In the end, it did not matter. With the help of neighbors and friends and their vehicles, the Herbsts were forced to pack up as much as they could. Police pilfered from the trucks as the woman who would be moving into their home gave demands.

A few points should be made clear.  White owners controlled a vastly disproportionate amount of land in the former colony of Rhodesia, and some land reforms were inevitable if the nation was to learn to live peacefully.  Families like the Herbsts were likely to lose some of their land no matter what kind of government followed Rhodesia in the post-colonial era.  A rational land-reform plan based on free-market principles and compensation for private-property owners could have provided a stable transition to a more prosperous and united future for Zimbabwe.

Instead, Robert Mugabe robbed landowners at gunpoint, and murdered more than a few to make evictions less troublesome for the rest.  In the name of redistribution and fairness, Mugabe stole land that had fed most of the continent from the farmers who had the expertise and resources for production and gave it to cronies and tribal allies who didn’t.

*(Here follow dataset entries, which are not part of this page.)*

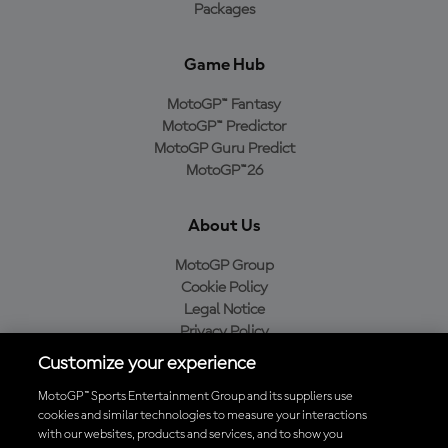
Packages
Game Hub
MotoGP™ Fantasy
MotoGP™ Predictor
MotoGP Guru Predict
MotoGP™26
About Us
MotoGP Group
Cookie Policy
Legal Notice
Privacy Policy
Purchase Policy
Customize your experience
MotoGP™ Sports Entertainment Group and its suppliers use
cookies and similar technologies to measure your interactions
with our websites, products and services, and to show you
Baixe o aplicativo oficial da MotoGP™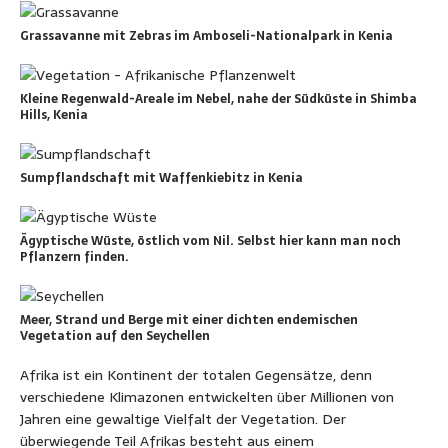
Grassavanne mit Zebras im Amboseli-Nationalpark in Kenia
Kleine Regenwald-Areale im Nebel, nahe der Südküste in Shimba
Hills, Kenia
Sumpflandschaft mit Waffenkiebitz in Kenia
Ägyptische Wüste, östlich vom Nil. Selbst hier kann man noch
Pflanzern finden.
Meer, Strand und Berge mit einer dichten endemischen
Vegetation auf den Seychellen
Afrika ist ein Kontinent der totalen Gegensätze, denn
verschiedene Klimazonen entwickelten über Millionen von
Jahren eine gewaltige Vielfalt der Vegetation. Der
überwiegende Teil Afrikas besteht aus einem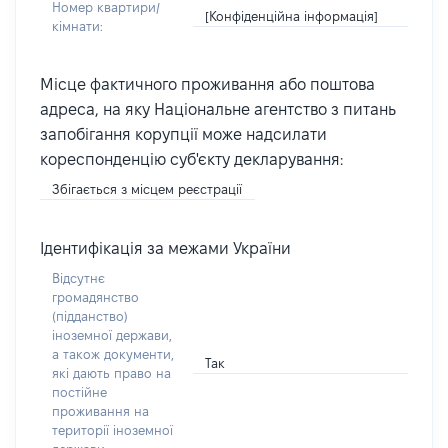
Номер квартири/
[Конфіденційна інформація]
кімнати:
Місце фактичного проживання або поштова
адреса, на яку Національне агентство з питань
запобігання корупції може надсилати
кореспонденцію суб'єкту декларування:
Збігається з місцем реєстрації
Ідентифікація за межами України
Відсутнє
громадянство
(підданство)
іноземної держави,
а також документи,
Так
які дають право на
постійне
проживання на
території іноземної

This produced depressingly predictable results.  The Soviet Union and communist China had conducted similar land purges earlier in the century, and they had resulted in massive famines, economic collapse, and even greater oppression to stop the people from revolting against the government.  In Zimbabwe, the scenario has unfolded in the same manner.  Instead of being a major agricultural exporter, Zimbabwe now relies on food aid to keep its people from starving while its land lies fallow.  Their economy now experience nine-figure inflation rates, making its currency suitable only for wallpaper.

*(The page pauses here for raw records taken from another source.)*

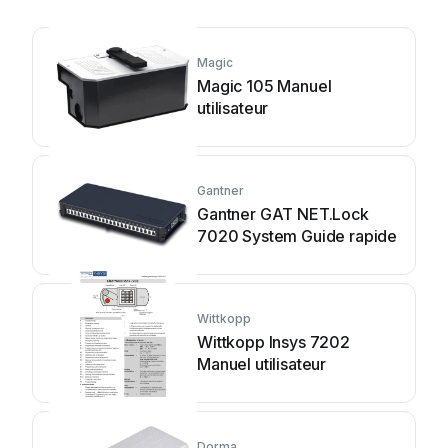
Magic
Magic 105 Manuel
utilisateur
Gantner
Gantner GAT NET.Lock
7020 System Guide rapide
Wittkopp
Wittkopp Insys 7202
Manuel utilisateur
Dorma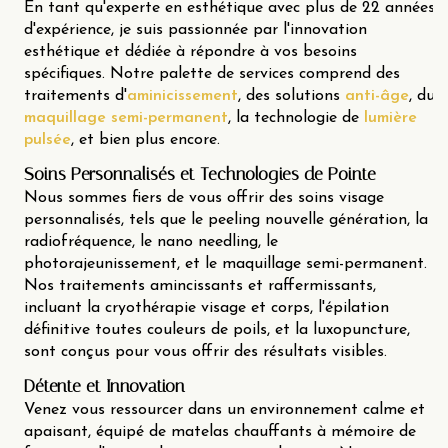
En tant qu'experte en esthétique avec plus de 22 années
d'expérience, je suis passionnée par l'innovation
esthétique et dédiée à répondre à vos besoins
spécifiques. Notre palette de services comprend des
traitements d'
aminicissement
, des solutions
anti-âge
, du
maquillage semi-permanent
, la technologie de
lumière
pulsée
, et bien plus encore.
Soins Personnalisés et Technologies de Pointe
Nous sommes fiers de vous offrir des soins visage
personnalisés, tels que le peeling nouvelle génération, la
radiofréquence, le nano needling, le
photorajeunissement, et le maquillage semi-permanent.
Nos traitements amincissants et raffermissants,
incluant la cryothérapie visage et corps, l'épilation
définitive toutes couleurs de poils, et la luxopuncture,
sont conçus pour vous offrir des résultats visibles.
Détente et Innovation
Venez vous ressourcer dans un environnement calme et
apaisant, équipé de matelas chauffants à mémoire de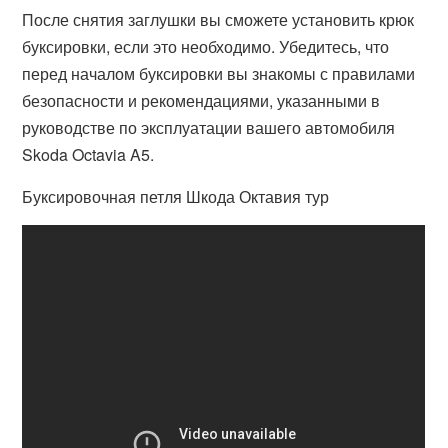
После снятия заглушки вы сможете установить крюк
буксировки, если это необходимо. Убедитесь, что
перед началом буксировки вы знакомы с правилами
безопасности и рекомендациями, указанными в
руководстве по эксплуатации вашего автомобиля
Skoda Octavia A5.
Буксировочная петля Шкода Октавия тур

And what has been Mugabe’s response?  Even tighter government control of capital, making the situation even worse.

Redistributionism through capital seizure has always failed to produce a livable economy.  Where capital can flee, it does.  Where it cannot, it disappears into massive government bureaucracies and into the pockets of cronies and political allies.  Zimbabwe is a more extreme example, but still instructive, especially for the reaction of redistributionists when they face failure.  They never revert back to the principle of private property, but instead accelerate their confiscatory practices, until no capital remains to rebuild their economy.

It’s a failed principle, with numerous examples of catastrophic impact on nations, and uncountable personal examples like the Herbsts.  After a hundred and more years of redistributionist disasters, we should be smart enough to reject the entire notion by now.